Toujours aux Etats-Unis, la rapidité avec laquelle, depuis l’annonce de son divorce, Bill Gates est «réévalué» par les médias fait frémir. En l’espace d’une semaine, le génie, le philanthrope, le bienfaiteur, l’homme dont les fondations diverses ont sauvé des vies en Inde et ailleurs, passe de statut d’icône méritante à celui d’un Weinstein un peu plus prudent, certes, mais tout aussi discutable dans ses rapports avec les femmes. La presse américaine tient sa proie, elle ne la lâchera pas. Il y a eu des écarts de conduite. On souligne ses rapports fréquents et troublants avec l’affreux Jeffrey Epstein, prédateur et partouzeur, corrupteur et manipulateur, qui s’est suicidé en 2019. On «scrute», c’est le terme le plus souvent utilisé («scrutinization»).

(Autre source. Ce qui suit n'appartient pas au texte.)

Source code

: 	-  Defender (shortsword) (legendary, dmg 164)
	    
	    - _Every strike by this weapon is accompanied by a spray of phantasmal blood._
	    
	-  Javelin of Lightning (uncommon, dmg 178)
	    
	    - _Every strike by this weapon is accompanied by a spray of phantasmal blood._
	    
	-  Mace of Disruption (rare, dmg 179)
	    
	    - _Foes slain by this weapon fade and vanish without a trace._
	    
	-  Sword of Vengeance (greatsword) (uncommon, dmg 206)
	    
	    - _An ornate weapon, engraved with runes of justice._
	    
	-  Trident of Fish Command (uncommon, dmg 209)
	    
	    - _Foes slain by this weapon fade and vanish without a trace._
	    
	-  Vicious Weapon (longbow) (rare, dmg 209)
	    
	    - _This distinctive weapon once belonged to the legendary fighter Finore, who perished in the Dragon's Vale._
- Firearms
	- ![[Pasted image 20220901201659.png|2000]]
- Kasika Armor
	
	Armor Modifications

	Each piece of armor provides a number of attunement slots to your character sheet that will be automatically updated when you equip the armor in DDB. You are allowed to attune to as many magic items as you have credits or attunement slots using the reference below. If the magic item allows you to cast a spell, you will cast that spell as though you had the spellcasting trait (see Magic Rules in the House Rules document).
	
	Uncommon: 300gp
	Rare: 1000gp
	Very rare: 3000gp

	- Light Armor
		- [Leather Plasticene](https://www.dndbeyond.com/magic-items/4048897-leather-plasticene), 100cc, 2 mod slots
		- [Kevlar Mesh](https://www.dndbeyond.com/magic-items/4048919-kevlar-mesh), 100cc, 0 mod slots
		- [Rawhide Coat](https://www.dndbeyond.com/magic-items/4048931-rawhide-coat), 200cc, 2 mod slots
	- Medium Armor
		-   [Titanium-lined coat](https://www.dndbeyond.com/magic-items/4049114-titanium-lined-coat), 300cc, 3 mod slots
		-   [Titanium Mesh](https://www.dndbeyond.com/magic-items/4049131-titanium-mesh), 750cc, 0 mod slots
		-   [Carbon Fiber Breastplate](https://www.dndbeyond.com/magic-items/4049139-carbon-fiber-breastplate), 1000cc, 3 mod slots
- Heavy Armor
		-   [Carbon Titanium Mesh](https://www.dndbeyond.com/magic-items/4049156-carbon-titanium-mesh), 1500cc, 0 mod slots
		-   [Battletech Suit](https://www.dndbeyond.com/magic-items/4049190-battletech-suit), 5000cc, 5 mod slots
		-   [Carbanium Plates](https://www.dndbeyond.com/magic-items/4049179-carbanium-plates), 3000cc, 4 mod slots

Le Wall Street Journal, le New York Times, le Washington Post, le Daily News… La «meute» est en action. Mais faut-il utiliser le terme «meute» ? Non, c’est tout simplement la presse, libre et iconoclaste. A la recherche permanente des vérités cachées.

Vendredi 21 mai

La réouverture des cinémas, théâtres, salles de concerts, va permettre de jouir, à nouveau de ce plaisir unanime : le simple acte de s’asseoir, au milieu d’inconnus, pour vivre un moment d’images et de mots, de talents et d’invention, de beauté et d’audace. Les titres des films, à eux seuls, donnent envie : Adieu les cons, ADN, Drunk, Josep, et aussi Envole-moi, Falling, Mandibules, Slalom…La Philharmonie, le TCE, l’Opéra, la Comédie-Française, les théâtres privés (Antoine, Edouard- VII, les Bouffes Parisiens), tout bouge, tout se réveille, tout se rallume enfin.

Et je ne parle, ici, que de Paris. Mais, dans la France entière, le monde du spectacle vivant s’organise, s’agite. Finalement, ce mois de mai sera à l’image du joli Paris mai que chantait Nougaro : «Gazouillez les pinsons.» Il faut réapprendre à être heureux.